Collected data

——————

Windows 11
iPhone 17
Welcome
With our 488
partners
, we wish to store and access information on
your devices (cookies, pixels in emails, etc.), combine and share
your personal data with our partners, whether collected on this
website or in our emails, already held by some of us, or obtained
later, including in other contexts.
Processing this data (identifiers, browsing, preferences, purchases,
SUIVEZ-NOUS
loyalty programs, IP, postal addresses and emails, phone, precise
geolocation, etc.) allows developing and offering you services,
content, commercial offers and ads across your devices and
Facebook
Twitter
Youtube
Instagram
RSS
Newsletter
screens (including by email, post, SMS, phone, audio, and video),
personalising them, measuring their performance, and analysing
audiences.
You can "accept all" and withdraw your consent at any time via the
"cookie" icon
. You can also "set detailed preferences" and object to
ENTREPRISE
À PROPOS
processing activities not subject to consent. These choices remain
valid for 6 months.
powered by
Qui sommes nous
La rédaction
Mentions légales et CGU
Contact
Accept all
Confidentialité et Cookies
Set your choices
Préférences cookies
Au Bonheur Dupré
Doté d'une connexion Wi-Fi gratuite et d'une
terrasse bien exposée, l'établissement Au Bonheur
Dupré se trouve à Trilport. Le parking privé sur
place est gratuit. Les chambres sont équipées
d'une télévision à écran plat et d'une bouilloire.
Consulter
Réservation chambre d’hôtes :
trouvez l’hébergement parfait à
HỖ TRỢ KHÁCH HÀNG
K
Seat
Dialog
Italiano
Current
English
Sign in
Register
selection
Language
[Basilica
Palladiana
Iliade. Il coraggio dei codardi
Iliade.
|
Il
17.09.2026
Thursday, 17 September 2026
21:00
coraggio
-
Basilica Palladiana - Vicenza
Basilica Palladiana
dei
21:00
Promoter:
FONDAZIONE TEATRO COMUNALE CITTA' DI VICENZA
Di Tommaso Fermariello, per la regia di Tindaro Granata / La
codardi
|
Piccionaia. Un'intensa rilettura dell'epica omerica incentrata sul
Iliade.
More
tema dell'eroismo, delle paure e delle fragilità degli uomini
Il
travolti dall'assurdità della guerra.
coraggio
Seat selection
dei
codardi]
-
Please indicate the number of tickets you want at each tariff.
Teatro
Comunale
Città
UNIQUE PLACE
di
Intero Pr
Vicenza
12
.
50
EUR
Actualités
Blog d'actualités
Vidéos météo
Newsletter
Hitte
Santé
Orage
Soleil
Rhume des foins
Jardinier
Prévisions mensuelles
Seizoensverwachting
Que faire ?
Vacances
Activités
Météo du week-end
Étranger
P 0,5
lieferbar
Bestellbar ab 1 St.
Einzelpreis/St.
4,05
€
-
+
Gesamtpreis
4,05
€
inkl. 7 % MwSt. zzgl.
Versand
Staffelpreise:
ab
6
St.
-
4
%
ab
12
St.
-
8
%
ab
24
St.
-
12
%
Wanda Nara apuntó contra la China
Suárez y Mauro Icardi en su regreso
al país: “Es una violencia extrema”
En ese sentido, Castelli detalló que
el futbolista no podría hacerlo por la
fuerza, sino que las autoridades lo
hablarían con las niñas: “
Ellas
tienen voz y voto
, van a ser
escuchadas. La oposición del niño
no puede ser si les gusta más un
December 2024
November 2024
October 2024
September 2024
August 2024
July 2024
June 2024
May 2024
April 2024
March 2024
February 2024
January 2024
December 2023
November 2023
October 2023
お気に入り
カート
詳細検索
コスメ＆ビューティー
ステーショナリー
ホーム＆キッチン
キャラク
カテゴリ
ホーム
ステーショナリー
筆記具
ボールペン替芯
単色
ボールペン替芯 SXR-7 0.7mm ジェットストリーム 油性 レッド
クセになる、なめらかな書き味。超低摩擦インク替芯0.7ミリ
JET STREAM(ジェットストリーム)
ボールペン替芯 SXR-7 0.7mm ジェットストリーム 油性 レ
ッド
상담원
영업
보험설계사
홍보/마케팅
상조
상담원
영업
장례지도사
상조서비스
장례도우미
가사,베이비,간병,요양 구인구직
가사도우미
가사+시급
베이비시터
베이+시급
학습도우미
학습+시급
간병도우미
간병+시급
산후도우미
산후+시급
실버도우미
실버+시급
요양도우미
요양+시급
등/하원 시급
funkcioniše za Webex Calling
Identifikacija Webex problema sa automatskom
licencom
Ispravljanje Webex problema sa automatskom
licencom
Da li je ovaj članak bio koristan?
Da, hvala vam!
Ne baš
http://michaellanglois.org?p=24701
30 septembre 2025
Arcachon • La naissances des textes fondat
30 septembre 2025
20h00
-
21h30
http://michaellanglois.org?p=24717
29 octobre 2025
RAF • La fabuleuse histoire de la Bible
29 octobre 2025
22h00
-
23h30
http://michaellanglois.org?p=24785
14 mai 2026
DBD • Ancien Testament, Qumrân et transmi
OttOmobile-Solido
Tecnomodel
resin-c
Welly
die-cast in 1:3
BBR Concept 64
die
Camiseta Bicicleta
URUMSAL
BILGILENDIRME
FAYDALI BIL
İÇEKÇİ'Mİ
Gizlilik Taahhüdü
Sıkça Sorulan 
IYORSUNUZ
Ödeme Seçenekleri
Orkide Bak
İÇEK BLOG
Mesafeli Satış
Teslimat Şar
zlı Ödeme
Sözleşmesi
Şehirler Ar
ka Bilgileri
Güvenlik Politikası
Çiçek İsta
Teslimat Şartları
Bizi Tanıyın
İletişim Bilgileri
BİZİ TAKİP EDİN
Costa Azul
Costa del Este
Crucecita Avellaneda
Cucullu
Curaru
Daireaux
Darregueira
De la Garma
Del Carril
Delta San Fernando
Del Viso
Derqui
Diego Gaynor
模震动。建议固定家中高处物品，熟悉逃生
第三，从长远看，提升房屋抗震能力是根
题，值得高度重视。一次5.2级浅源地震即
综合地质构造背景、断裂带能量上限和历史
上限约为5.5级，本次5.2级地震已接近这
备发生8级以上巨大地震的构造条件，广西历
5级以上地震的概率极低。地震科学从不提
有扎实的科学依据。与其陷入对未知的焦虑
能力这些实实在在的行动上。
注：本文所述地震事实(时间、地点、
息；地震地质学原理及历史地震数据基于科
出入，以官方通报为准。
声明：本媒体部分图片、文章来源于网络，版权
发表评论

——————

**Assigned task:**
Copy every line of the entries above word for word, keeping their order.

**Solved exercise:**
Windows 11
iPhone 17
Welcome
With our 488
partners
, we wish to store and access information on
your devices (cookies, pixels in emails, etc.), combine and share
your personal data with our partners, whether collected on this
website or in our emails, already held by some of us, or obtained
later, including in other contexts.
Processing this data (identifiers, browsing, preferences, purchases,
SUIVEZ-NOUS
loyalty programs, IP, postal addresses and emails, phone, precise
geolocation, etc.) allows developing and offering you services,
content, commercial offers and ads across your devices and
Facebook
Twitter
Youtube
Instagram
RSS
Newsletter
screens (including by email, post, SMS, phone, audio, and video),
personalising them, measuring their performance, and analysing
audiences.
You can "accept all" and withdraw your consent at any time via the
"cookie" icon
. You can also "set detailed preferences" and object to
ENTREPRISE
À PROPOS
processing activities not subject to consent. These choices remain
valid for 6 months.
powered by
Qui sommes nous
La rédaction
Mentions légales et CGU
Contact
Accept all
Confidentialité et Cookies
Set your choices
Préférences cookies
Au Bonheur Dupré
Doté d'une connexion Wi-Fi gratuite et d'une
terrasse bien exposée, l'établissement Au Bonheur
Dupré se trouve à Trilport. Le parking privé sur
place est gratuit. Les chambres sont équipées
d'une télévision à écran plat et d'une bouilloire.
Consulter
Réservation chambre d’hôtes :
trouvez l’hébergement parfait à
HỖ TRỢ KHÁCH HÀNG
K
Seat
Dialog
Italiano
Current
English
Sign in
Register
selection
Language
[Basilica
Palladiana
Iliade. Il coraggio dei codardi
Iliade.
|
Il
17.09.2026
Thursday, 17 September 2026
21:00
coraggio
-
Basilica Palladiana - Vicenza
Basilica Palladiana
dei
21:00
Promoter:
FONDAZIONE TEATRO COMUNALE CITTA' DI VICENZA
Di Tommaso Fermariello, per la regia di Tindaro Granata / La
codardi
|
Piccionaia. Un'intensa rilettura dell'epica omerica incentrata sul
Iliade.
More
tema dell'eroismo, delle paure e delle fragilità degli uomini
Il
travolti dall'assurdità della guerra.
coraggio
Seat selection
dei
codardi]
-
Please indicate the number of tickets you want at each tariff.
Teatro
Comunale
Città
UNIQUE PLACE
di
Intero Pr
Vicenza
12
.
50
EUR
Actualités
Blog d'actualités
Vidéos météo
Newsletter
Hitte
Santé
Orage
Soleil
Rhume des foins
Jardinier
Prévisions mensuelles
Seizoensverwachting
Que faire ?
Vacances
Activités
Météo du week-end
Étranger
P 0,5
lieferbar
Bestellbar ab 1 St.
Einzelpreis/St.
4,05
€
-
+
Gesamtpreis
4,05
€
inkl. 7 % MwSt. zzgl.
Versand
Staffelpreise:
ab
6
St.
-
4
%
ab
12
St.
-
8
%
ab
24
St.
-
12
%
Wanda Nara apuntó contra la China
Suárez y Mauro Icardi en su regreso
al país: “Es una violencia extrema”
En ese sentido, Castelli detalló que
el futbolista no podría hacerlo por la
fuerza, sino que las autoridades lo
hablarían con las niñas: “
Ellas
tienen voz y voto
, van a ser
escuchadas. La oposición del niño
no puede ser si les gusta más un
December 2024
November 2024
October 2024
September 2024
August 2024
July 2024
June 2024
May 2024
April 2024
March 2024
February 2024
January 2024
December 2023
November 2023
October 2023
お気に入り
カート
詳細検索
コスメ＆ビューティー
ステーショナリー
ホーム＆キッチン
キャラク
カテゴリ
ホーム
ステーショナリー
筆記具
ボールペン替芯
単色
ボールペン替芯 SXR-7 0.7mm ジェットストリーム 油性 レッド
クセになる、なめらかな書き味。超低摩擦インク替芯0.7ミリ
JET STREAM(ジェットストリーム)
ボールペン替芯 SXR-7 0.7mm ジェットストリーム 油性 レ
ッド
상담원
영업
보험설계사
홍보/마케팅
상조
상담원
영업
장례지도사
상조서비스
장례도우미
가사,베이비,간병,요양 구인구직
가사도우미
가사+시급
베이비시터
베이+시급
학습도우미
학습+시급
간병도우미
간병+시급
산후도우미
산후+시급
실버도우미
실버+시급
요양도우미
요양+시급
등/하원 시급
funkcioniše za Webex Calling
Identifikacija Webex problema sa automatskom
licencom
Ispravljanje Webex problema sa automatskom
licencom
Da li je ovaj članak bio koristan?
Da, hvala vam!
Ne baš
http://michaellanglois.org?p=24701
30 septembre 2025
Arcachon • La naissances des textes fondat
30 septembre 2025
20h00
-
21h30
http://michaellanglois.org?p=24717
29 octobre 2025
RAF • La fabuleuse histoire de la Bible
29 octobre 2025
22h00
-
23h30
http://michaellanglois.org?p=24785
14 mai 2026
DBD • Ancien Testament, Qumrân et transmi
OttOmobile-Solido
Tecnomodel
resin-c
Welly
die-cast in 1:3
BBR Concept 64
die
Camiseta Bicicleta
URUMSAL
BILGILENDIRME
FAYDALI BIL
İÇEKÇİ'Mİ
Gizlilik Taahhüdü
Sıkça Sorulan 
IYORSUNUZ
Ödeme Seçenekleri
Orkide Bak
İÇEK BLOG
Mesafeli Satış
Teslimat Şar
zlı Ödeme
Sözleşmesi
Şehirler Ar
ka Bilgileri
Güvenlik Politikası
Çiçek İsta
Teslimat Şartları
Bizi Tanıyın
İletişim Bilgileri
BİZİ TAKİP EDİN
Costa Azul
Costa del Este
Crucecita Avellaneda
Cucullu
Curaru
Daireaux
Darregueira
De la Garma
Del Carril
Delta San Fernando
Del Viso
Derqui
Diego Gaynor
模震动。建议固定家中高处物品，熟悉逃生
第三，从长远看，提升房屋抗震能力是根
题，值得高度重视。一次5.2级浅源地震即
综合地质构造背景、断裂带能量上限和历史
上限约为5.5级，本次5.2级地震已接近这
备发生8级以上巨大地震的构造条件，广西历
5级以上地震的概率极低。地震科学从不提
有扎实的科学依据。与其陷入对未知的焦虑
能力这些实实在在的行动上。
注：本文所述地震事实(时间、地点、
息；地震地质学原理及历史地震数据基于科
出入，以官方通报为准。
声明：本媒体部分图片、文章来源于网络，版权
发表评论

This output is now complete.